Ушлая бабка сидела на чурбане у спуска с платформы, где валом валил народ — с поезда, на поезд и просто так. Николаевская железная дорога рассекала местность, ускоряя, как водится, сообщение вдоль — и чудовищно затрудняя поперек. То и дело проходил паровоз с составом, волоча клубы плотного как шерсть дыма. Виадук, дочерна закопченный снизу, стягивал воронкой людскую массу, направляя ее прямо к предприимчивой старушенции. Место было неприятным, грязным, но бойким, выбранным со знанием дела.

На лотке перед старухой, покрытые льняным полотенцем, лежали пироги — тонкие, жареные в жиру, со сплющенным защипом с торца, делавшим их похожими на селедок. В стоявшем рядом ведре болтались изумрудные огурцы в рассоле, густо пахшем укропом. То и дело очередной покупатель выручал «селедку» в газетном ушке и овощ, наколотый на лучину. Бабка улыбалась беззубым ртом, благословляя пешехода на трапезу. Карман фартука, набрякший от выручки, тяжело покоился на ее коленях, спрятанных под толстыми юбками.

Лотка хватало на четверть часа, и он тут же сменялся новым, подносимым «внучком» в кепи на глаза и в чистой рубахе, являвшемся словно из-под земли.

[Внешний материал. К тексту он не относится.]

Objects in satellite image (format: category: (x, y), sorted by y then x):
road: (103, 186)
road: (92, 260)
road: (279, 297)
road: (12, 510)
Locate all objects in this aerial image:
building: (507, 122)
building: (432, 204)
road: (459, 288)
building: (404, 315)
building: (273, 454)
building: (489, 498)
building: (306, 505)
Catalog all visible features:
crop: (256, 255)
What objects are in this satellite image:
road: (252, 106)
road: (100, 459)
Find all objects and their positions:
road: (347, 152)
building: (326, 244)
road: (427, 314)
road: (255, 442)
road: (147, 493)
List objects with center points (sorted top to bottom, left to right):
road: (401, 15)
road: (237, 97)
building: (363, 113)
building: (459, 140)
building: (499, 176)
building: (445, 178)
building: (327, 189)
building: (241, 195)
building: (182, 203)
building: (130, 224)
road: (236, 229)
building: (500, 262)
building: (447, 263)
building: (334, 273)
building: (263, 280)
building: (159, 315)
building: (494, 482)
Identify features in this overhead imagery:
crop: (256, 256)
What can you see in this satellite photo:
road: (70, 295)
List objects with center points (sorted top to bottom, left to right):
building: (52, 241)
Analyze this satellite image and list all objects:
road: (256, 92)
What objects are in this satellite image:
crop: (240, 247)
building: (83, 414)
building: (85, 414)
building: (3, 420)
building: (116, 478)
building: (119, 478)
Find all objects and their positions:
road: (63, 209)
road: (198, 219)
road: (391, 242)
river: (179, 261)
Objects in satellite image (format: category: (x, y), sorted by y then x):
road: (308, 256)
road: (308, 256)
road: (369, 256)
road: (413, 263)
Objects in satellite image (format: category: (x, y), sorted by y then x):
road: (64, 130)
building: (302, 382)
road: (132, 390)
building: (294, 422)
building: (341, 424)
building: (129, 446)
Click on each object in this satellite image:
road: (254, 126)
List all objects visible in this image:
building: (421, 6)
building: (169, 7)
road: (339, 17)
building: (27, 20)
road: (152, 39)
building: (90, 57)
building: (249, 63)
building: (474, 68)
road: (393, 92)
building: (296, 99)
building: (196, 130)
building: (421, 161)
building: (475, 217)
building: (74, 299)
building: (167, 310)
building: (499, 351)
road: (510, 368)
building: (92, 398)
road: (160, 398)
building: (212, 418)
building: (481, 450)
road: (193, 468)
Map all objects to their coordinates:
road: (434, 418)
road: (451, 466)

Судя по запаху, перебивавшему паровозный дым, жарили пироги где-то рядом, за одной из притулившихся к путям стаек.

Угрюмый потный мужик, тащивший вязанку дров, уронил полено у ведра с огурцами. Торговка ойкнула. Мужика тут же подхватили двое, тершиеся в толпе, оттеснили прочь, не дав подобрать потерю. Он было возмутился, но притих, прочитав в их глазах недоброе. Бабку навязчиво опекали.

«Звезда бизнеса!», — подумал Илья, усмехнувшись, и уселся на облезлой скамейке под козырьком, с удовольствием наблюдая за коммерсанткой. Подходить к ней нужно было минута в минуту в специально отведенное время, которое, как понял Илья, особым образом вычислялось: Нехитров что-то черкал в бумажке, которую прикрывал ладонью, и назвал, во сколько нужно соваться к даме.